# [PROBLEMS AND TASKS]
- 1) From the Huntridge Theater passage, copy everything from "On July 28, 1995, the" down to "before ultimately collapsing." word for word.
- 2) According to the Huntridge Theater passage, in what year was the theater placed on the National Register of Historic Places?

# [EXCERPTED PASSAGE]
-*-*-

The theater was purchased by Frank Silvaggio in 1977, and in November 1980 the theater was partitioned into a 2-screen theater. In 1992, Richard Lenz leases the theater, tears down the dividing wall and converts it into a live events hall: Huntridge Performing Arts Theater.

Lenz enlisted the help of preservationist Elizabeth von Till Warren who wrote the application placing the Huntridge theater on the National Register of Historic Places in 1993. Questions raised by Warren during the application process, pertaining the mysterious origin story, the motivations of the developers of such a large theater, designed by a renowned architect, in a pre-Strip Las Vegas with a population of less than 14,000, how such construction could ever have been allowed during the strict wartime rationing of the Office of Price Administration and Emergency Price Control Act of 1942, and also the simultaneous re-naming of the adjoining street to Maryland Parkway, inspired her son Jonathan Warren to publish a complete investigation of theses origins in 2015. Dapper Companies utilized all the Warren research and more in successfully adding the Huntridge Theater to the City of Las Vegas Historic Register on September 1, 2021.

On July 28, 1995, the punk rock group Circle Jerks were to perform at the theater. Several hours before they were to arrive, the roof of the theater collapsed. There were no serious injuries. The lead singer, Keith Morris, later commented, "As soon as we got there, we were told that the roof had collapsed and the show was canceled. We didn't have anywhere else to go, so we just set up our equipment in the parking lot and played for the 30 or 40 people who were still there." The theater was built in 1944, amidst World War II, when steel was in high demand. As such the roof trusses were built with Douglas Fir pine, which baked in the Las Vegas heat for 50 years before ultimately collapsing.

While attempting to save the theater, it was operated by the non-profit Friends of the Huntridge Theatre, Inc., which was dissolved in 2002.

-*-*-

# [INPUT DATA]
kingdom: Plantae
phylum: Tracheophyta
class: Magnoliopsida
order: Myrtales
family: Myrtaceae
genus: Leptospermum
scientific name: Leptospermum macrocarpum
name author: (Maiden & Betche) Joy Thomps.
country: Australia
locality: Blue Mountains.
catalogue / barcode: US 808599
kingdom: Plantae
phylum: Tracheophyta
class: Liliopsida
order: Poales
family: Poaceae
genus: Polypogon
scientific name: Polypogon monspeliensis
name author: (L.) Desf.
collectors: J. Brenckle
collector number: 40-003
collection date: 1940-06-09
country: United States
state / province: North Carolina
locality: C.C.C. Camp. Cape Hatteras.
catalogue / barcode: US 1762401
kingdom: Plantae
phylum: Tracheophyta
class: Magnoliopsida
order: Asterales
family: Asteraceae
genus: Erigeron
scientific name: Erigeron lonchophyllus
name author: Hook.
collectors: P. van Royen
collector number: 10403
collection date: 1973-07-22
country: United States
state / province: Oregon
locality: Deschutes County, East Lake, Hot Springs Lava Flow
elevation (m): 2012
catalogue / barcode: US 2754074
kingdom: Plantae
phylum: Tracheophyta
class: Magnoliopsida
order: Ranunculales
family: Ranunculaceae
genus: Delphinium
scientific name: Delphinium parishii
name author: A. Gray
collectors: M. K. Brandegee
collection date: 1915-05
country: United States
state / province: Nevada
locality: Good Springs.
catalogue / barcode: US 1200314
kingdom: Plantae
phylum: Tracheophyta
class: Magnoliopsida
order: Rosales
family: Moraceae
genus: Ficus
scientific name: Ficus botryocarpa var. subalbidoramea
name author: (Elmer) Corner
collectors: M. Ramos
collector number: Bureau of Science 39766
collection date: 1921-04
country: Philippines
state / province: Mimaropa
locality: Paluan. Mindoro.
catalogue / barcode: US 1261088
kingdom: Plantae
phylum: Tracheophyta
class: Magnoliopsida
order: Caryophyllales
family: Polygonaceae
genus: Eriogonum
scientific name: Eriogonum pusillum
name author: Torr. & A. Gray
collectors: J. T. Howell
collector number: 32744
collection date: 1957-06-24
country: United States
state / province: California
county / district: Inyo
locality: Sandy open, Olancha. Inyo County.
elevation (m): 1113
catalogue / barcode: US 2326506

-*-*-

# [COMPLETED EXERCISE]
- 1)
On July 28, 1995, the punk rock group Circle Jerks were to perform at the theater. Several hours before they were to arrive, the roof of the theater collapsed. There were no serious injuries. The lead singer, Keith Morris, later commented, "As soon as we got there, we were told that the roof had collapsed and the show was canceled. We didn't have anywhere else to go, so we just set up our equipment in the parking lot and played for the 30 or 40 people who were still there." The theater was built in 1944, amidst World War II, when steel was in high demand. As such the roof trusses were built with Douglas Fir pine, which baked in the Las Vegas heat for 50 years before ultimately collapsing.

- 2) 1993